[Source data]
----------------------------------------

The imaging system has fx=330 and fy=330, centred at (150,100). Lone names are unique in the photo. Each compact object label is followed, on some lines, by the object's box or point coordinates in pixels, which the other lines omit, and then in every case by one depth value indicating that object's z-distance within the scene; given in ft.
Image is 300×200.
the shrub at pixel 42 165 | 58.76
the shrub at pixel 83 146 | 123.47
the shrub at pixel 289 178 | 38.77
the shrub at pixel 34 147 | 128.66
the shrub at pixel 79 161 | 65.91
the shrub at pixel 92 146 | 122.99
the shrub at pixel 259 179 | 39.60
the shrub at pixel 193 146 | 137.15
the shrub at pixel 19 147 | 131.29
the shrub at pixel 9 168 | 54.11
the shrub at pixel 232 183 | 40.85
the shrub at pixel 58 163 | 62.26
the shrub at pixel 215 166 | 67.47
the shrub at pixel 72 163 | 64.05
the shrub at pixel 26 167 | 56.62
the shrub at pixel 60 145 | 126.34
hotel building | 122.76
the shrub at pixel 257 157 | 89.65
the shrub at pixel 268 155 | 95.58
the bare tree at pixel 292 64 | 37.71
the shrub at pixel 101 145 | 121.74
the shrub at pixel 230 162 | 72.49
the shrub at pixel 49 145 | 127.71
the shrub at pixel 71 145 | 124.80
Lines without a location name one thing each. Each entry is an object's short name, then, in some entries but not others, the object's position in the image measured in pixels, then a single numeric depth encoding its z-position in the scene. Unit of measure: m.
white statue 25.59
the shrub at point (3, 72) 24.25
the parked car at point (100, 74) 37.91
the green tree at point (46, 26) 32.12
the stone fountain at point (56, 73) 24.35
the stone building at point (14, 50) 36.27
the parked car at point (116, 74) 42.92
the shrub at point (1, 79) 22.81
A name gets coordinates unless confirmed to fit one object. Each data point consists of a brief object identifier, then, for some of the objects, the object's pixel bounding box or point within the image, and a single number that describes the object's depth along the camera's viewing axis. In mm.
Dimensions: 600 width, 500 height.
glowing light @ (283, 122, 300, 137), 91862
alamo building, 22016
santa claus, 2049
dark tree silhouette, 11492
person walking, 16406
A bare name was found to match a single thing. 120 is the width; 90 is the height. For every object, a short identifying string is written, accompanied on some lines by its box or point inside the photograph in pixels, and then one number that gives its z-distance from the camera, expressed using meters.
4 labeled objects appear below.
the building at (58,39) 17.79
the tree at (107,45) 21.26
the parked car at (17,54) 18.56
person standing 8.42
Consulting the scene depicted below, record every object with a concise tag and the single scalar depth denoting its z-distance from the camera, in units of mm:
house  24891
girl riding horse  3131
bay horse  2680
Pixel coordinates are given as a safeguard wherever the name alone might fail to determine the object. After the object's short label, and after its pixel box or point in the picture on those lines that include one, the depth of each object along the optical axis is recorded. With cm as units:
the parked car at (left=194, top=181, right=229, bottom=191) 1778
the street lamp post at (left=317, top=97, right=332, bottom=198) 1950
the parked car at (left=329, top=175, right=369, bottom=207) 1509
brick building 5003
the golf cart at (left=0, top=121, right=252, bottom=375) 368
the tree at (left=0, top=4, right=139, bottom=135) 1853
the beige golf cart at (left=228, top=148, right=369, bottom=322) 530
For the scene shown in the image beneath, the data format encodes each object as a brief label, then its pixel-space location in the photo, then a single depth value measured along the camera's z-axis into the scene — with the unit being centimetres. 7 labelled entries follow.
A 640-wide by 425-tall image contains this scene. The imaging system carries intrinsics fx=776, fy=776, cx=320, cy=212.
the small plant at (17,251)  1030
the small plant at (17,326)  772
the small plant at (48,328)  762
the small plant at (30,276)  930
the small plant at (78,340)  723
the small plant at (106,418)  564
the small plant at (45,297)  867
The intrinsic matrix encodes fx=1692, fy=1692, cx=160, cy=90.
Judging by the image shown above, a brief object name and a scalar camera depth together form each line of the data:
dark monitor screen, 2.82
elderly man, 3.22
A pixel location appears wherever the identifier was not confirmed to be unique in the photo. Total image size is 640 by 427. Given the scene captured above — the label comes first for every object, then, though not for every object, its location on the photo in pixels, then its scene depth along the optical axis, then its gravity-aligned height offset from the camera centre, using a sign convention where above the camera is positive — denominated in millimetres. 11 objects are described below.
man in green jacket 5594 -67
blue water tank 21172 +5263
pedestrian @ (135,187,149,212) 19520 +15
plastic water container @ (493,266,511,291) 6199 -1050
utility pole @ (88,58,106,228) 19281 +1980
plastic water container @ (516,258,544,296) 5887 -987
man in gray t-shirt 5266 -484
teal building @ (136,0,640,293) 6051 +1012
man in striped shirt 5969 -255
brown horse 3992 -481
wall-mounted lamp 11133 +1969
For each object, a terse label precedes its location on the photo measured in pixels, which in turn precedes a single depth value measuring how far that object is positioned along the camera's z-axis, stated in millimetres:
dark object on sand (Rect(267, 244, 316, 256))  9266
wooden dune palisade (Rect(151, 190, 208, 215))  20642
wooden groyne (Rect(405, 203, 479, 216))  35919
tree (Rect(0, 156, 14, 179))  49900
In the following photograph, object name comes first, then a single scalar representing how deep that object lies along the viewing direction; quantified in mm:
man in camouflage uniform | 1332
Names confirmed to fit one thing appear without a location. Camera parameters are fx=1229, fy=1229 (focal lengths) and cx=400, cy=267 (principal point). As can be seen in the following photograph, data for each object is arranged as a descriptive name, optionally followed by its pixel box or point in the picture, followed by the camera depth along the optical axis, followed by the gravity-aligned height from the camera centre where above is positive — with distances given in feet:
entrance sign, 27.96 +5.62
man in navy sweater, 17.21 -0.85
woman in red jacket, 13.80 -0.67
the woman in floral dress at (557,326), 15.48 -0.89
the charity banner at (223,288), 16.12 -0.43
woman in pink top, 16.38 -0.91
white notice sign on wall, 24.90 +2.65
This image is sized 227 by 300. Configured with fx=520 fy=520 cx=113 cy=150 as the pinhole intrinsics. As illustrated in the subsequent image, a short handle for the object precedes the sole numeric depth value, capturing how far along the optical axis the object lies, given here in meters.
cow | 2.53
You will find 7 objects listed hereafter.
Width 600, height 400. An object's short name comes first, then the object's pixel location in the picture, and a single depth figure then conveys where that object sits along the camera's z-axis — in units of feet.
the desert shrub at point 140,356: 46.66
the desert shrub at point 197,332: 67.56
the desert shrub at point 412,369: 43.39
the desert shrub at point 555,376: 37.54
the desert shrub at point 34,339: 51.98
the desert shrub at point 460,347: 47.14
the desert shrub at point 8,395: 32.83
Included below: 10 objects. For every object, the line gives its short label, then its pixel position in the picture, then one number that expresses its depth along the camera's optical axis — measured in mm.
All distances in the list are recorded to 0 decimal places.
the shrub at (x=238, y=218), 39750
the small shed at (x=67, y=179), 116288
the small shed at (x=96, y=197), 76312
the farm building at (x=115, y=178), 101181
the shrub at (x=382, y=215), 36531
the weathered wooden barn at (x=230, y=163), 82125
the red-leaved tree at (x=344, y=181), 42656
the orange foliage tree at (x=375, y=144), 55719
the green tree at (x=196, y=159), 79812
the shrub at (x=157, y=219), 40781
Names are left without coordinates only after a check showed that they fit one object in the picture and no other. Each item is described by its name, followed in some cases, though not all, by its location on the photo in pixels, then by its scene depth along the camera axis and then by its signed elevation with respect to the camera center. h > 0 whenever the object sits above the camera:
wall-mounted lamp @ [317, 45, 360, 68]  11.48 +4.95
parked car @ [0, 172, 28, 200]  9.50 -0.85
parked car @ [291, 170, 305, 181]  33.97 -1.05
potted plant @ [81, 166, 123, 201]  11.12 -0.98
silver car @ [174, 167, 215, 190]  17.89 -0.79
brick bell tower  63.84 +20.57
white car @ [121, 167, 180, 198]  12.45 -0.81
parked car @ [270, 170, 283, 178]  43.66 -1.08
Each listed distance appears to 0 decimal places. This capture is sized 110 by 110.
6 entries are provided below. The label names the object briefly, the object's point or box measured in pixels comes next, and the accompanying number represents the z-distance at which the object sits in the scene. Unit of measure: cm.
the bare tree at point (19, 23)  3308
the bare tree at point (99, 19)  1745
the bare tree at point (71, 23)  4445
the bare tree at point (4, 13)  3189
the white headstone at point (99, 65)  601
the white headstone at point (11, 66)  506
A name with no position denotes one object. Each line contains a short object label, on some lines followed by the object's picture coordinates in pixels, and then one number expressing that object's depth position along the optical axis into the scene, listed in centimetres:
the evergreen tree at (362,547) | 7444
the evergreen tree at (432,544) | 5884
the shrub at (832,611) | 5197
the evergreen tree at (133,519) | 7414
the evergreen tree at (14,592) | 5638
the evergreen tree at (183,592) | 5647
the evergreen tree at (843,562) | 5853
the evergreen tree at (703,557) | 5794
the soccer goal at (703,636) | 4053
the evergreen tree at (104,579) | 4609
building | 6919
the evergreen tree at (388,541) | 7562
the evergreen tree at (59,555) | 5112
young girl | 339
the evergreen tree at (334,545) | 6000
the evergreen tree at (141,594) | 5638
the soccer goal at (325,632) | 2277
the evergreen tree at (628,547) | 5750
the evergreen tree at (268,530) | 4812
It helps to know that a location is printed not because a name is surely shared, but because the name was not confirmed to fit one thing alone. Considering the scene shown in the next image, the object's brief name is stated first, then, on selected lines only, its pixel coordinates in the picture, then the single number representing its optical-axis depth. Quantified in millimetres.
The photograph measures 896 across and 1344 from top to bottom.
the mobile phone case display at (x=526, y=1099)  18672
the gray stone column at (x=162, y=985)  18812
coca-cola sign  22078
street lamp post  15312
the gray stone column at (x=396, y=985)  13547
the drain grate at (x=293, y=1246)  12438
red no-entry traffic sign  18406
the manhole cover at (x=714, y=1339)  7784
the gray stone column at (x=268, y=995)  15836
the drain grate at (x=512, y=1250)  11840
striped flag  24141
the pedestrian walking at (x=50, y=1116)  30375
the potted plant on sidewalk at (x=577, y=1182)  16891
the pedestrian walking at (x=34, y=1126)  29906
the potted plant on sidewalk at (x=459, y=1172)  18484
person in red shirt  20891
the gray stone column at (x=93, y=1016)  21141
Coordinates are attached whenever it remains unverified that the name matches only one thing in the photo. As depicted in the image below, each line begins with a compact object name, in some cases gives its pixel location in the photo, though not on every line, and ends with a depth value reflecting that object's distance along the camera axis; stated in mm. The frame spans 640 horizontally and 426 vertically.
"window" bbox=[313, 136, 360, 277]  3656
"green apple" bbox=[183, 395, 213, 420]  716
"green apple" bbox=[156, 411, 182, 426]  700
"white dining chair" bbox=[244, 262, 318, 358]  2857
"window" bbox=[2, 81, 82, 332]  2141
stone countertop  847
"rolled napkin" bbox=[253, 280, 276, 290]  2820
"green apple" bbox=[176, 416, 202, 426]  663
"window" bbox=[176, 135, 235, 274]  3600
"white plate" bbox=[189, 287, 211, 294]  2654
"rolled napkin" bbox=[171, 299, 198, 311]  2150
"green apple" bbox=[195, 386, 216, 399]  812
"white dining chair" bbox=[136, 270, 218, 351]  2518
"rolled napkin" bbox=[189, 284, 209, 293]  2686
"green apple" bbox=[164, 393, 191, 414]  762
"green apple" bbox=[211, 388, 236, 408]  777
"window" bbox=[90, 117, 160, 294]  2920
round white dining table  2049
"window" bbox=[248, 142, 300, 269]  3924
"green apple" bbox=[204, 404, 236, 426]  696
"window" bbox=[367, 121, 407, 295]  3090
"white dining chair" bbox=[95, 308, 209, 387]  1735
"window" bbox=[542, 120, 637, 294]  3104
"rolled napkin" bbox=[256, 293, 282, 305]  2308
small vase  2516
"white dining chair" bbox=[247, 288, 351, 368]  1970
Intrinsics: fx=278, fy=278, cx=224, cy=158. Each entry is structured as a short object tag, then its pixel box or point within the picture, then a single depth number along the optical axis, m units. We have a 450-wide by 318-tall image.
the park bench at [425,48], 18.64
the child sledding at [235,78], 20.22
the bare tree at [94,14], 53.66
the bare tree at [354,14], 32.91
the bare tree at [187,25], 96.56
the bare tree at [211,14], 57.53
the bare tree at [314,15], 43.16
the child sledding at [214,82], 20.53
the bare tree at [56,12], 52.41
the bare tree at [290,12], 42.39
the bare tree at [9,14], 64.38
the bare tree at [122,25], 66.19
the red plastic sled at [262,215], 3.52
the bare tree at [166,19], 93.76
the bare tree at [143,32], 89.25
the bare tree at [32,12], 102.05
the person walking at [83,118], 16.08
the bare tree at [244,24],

----------------------------------------

__HOW TO COMPLETE THIS TASK__. Please go through the data above and copy each line containing the word "distances".

__SOLUTION TO THE PROBLEM__.
Names confirmed to fit one thing appear without a location. Camera parameters are fx=1229, fy=1229 (focal lengths) and cx=400, cy=267 (principal point). As can be seen in the following photograph, data for each object is arranged as a descriptive name, optionally followed by its pixel box or point in the picture, followed by the camera depth along the optical axis, followed by the gravity-aligned height from the camera centre where above is positive — with distances given in feet:
All distances in the list are recorded to 0 decimal places.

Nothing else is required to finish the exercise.